2021-09-11
How many Prometheus metrics a typical host here generates
When I think about new metrics sources for our Prometheus setup, often one of the things on my mind is the potential for a metrics explosion if I add metrics data that might have high cardinality. Now, sometimes high cardinality data is very worth it and sometimes data that might be high cardinality won't actually be, so this doesn't necessarily stop me. But in all of this, I haven't really developed an intuition for what is a lot of metrics (or time series) and what isn't. Recently it struck me is that one relative measuring stick for this is how many metrics (ie time series) a typical host generates here.
Currently, most hosts only run the host agent, although its standard metrics are augmented with locally generated data. On machines that have our full set of NFS mounts, a major metrics source is a local set of metrics for Linux's NFS mountstats. A machine generating these metrics has anywhere between 6,000 to 8,000 odd time series. An Ubuntu Linux machine that doesn't generate these metrics generally has around 1,300 time series.
(Our modern OpenBSD machines, which also support the host agent, have around 150 time series.)
Our valuable disk space usage metrics
have between 7,400 time series, on NFS fileservers where almost every user has some files,
such as the fileserver hosting our /var/mail
, and under 2,000. on
other fileservers. Some fileservers have significantly less, down to
just over 300 on our newest and least used fileserver. Having these
numbers gives me a new perspective on how "high cardinality" these
metrics really are; at most, the metrics from one fileserver are roughly
equivalent to adding another Ubuntu server with all our NFS mounts.
More often they're equivalent to a standalone Ubuntu server.
This equivalence matters to me for thinking about new metrics because I add monitoring for new Ubuntu servers without thinking about it. If a new metrics source is equivalent to another Ubuntu server, I don't really need to think about it either (unless I'm going to do something like add it to each existing server, effectively doubling their metrics load). However, significantly raising the number of host equivalents that we monitor would be an issue, since currently the host agent is collectively our single largest source of metrics by far.
One interesting metrics source is Cloudflare's Linux eBPF exporter, which can be used to get things like detailed histograms of disk read and write IO times. I happen to be doing this on my office workstation, where it generates about 500 time series that cover two SATA SSDs and two NVMe drives. This suggests that it would be entirely feasible to add it to machines of interest, even our NFS fileservers, where at a very rough ballpark I might see about 2,400 new time series per server (each has 18 disks).
(For how to calculate this sort of thing for your own Prometheus setup, see my entry on how big our Prometheus setup is.)
Some things to reduce background bandwidth usage on a Fedora machine
Suppose, not entirely hypothetically, that you have a Fedora laptop and you want it to use minimal bandwidth for things that you don't specifically do. Unfortunately there are only a few things that I know of to do, and I'm not sure they're comprehensive. Most of my information comes from this old r/Fedora post.
First, turn off dnf-makecache. DNF's cache
updates can apparently download significant amounts of data if you
let them. Second, set your connection as metered in NetworkManager,
which can be done with nmcli
or through some but not all GUIs.
In nmcli
, it is:
nmcli connection modify <connection> connection.metered yes
The NetworkManager nm-connections-editor
GUI allows you to set
the metered state of connections. In Cinnamon's regular network
desklet thing (which is not nm-applet but integrated into Cinnamon's
shell), there is both a "Network Settings" and a "Network Connections"
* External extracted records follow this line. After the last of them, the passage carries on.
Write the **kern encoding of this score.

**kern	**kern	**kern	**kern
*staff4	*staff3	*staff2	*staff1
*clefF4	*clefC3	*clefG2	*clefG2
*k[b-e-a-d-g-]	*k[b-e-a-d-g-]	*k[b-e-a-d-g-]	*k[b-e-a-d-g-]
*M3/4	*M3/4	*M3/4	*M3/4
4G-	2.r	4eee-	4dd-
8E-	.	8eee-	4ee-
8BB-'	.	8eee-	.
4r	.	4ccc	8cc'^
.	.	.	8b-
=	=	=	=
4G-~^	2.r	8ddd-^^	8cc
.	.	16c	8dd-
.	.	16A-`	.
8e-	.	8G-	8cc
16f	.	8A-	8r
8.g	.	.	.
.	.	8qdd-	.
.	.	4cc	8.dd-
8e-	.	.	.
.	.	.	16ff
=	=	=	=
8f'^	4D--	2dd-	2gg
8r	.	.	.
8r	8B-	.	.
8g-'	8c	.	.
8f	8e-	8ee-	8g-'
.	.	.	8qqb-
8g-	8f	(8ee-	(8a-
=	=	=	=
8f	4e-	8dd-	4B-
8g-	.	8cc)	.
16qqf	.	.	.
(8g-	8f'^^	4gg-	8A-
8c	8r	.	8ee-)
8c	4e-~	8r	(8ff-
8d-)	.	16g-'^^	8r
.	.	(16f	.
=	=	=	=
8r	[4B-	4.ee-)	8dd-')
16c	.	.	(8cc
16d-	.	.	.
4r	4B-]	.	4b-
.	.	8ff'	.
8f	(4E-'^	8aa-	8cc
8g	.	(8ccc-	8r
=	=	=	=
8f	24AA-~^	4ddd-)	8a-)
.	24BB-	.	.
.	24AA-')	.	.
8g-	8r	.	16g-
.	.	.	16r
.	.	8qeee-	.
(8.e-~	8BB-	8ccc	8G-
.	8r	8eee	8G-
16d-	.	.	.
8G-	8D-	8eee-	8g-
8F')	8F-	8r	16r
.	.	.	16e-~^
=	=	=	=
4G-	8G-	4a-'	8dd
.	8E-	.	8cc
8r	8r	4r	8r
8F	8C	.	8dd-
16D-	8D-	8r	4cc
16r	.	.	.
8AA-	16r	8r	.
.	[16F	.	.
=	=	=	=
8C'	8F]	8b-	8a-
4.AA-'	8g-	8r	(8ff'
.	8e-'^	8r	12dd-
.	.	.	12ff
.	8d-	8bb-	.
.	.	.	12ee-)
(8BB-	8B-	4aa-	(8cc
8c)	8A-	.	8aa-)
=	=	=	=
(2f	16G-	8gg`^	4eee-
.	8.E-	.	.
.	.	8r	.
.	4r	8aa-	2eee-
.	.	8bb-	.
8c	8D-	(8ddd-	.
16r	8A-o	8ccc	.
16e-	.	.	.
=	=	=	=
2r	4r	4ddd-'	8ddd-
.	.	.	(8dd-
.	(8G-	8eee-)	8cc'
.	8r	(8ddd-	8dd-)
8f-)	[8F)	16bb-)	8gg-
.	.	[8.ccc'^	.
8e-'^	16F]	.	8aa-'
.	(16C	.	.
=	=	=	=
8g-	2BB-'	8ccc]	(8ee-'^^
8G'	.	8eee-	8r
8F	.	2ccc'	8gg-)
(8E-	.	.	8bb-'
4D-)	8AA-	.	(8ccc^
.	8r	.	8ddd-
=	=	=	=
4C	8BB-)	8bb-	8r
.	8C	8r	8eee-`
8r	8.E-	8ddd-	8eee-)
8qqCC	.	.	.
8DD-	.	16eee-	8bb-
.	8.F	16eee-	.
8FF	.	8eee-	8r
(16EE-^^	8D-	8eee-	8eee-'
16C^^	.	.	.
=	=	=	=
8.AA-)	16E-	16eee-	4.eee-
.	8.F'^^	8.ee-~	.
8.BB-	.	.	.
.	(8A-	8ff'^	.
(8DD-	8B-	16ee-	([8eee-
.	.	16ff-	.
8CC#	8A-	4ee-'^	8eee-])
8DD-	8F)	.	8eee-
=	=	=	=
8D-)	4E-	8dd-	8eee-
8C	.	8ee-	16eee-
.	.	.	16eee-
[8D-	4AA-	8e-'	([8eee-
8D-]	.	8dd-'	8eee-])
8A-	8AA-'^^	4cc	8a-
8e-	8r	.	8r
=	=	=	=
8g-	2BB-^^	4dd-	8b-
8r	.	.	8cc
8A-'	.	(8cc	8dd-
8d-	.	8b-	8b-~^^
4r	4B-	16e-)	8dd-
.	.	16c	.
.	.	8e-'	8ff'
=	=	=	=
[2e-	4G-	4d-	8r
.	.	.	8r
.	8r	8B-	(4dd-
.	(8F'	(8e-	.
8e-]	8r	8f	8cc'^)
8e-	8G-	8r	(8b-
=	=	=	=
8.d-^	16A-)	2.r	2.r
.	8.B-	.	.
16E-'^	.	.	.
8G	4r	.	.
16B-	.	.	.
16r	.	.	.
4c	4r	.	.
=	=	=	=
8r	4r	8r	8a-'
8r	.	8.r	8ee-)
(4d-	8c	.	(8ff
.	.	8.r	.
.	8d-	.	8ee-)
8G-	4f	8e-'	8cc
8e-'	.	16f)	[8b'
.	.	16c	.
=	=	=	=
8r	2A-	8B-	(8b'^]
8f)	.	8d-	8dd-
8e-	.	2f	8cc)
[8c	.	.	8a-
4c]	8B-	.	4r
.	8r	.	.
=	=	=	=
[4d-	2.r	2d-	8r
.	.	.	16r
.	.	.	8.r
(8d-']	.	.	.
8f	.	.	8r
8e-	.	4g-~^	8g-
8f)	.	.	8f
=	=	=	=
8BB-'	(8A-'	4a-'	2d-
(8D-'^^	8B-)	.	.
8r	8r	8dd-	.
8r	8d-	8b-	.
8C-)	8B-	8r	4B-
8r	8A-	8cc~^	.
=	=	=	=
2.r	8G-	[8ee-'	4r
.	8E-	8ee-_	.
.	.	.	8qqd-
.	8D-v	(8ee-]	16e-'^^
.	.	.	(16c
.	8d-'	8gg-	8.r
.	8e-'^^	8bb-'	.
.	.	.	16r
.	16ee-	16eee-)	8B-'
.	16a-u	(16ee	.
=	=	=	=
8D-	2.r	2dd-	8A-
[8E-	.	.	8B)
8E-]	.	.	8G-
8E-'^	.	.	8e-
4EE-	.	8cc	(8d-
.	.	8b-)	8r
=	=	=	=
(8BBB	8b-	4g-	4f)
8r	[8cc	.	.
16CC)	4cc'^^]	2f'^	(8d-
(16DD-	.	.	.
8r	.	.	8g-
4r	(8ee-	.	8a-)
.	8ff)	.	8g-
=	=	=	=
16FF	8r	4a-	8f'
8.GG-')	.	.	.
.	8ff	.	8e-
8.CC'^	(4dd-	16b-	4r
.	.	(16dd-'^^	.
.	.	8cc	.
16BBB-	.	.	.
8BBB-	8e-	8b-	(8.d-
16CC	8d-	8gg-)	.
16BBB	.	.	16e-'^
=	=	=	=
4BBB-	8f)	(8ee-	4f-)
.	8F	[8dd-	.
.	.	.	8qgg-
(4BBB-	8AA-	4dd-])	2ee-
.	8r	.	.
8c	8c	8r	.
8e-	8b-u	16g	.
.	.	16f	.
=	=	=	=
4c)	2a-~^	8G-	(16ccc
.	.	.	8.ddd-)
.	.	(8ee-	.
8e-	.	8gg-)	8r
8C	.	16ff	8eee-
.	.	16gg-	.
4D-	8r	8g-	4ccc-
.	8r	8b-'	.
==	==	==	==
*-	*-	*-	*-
option. Only the latter runs nm-connections-editor and lets you set
the metered option in a GUI.
Finally, according to the Reddit post, you can also disable Gnome PackageKit refreshes with:
gsettings set org.gnome.software download-updates false
PackageKit and DNF may not be the only things in Cinnamon (or Gnome) that are probing for updates and so using up your limited bandwidth, but I haven't pinned down anything else yet. KDE probably has its own equivalent; XFCE is perhaps free of such annoyances.
In an ideal world, both DNF and PackageKit would take their cues from the connection being metered in NetworkManager. In this world, I'm not sure if they do (or if I trust them to really do this right). Turning them off entirely and doing manual refreshes on demand (which probably means "not at all while on a limited connection") is the easier and more definitely reliable way.
Simple network usage information can be extracted with 'ifconfig
'.
However, I believe those counters reset every time an interface
comes and goes, which might happen more than you think if you move
a machine around. As far as I know there's nothing in NetworkManager
that keeps this information for NM "connections", which is usually
the level you care about this on a laptop or other moving machine.
(I don't blame NetworkManager for this, since it's far from clear what stats people would be interested in and over what time ranges. I expect that NetworkManager developers are uninterested in a new sideline in a time series metrics database.)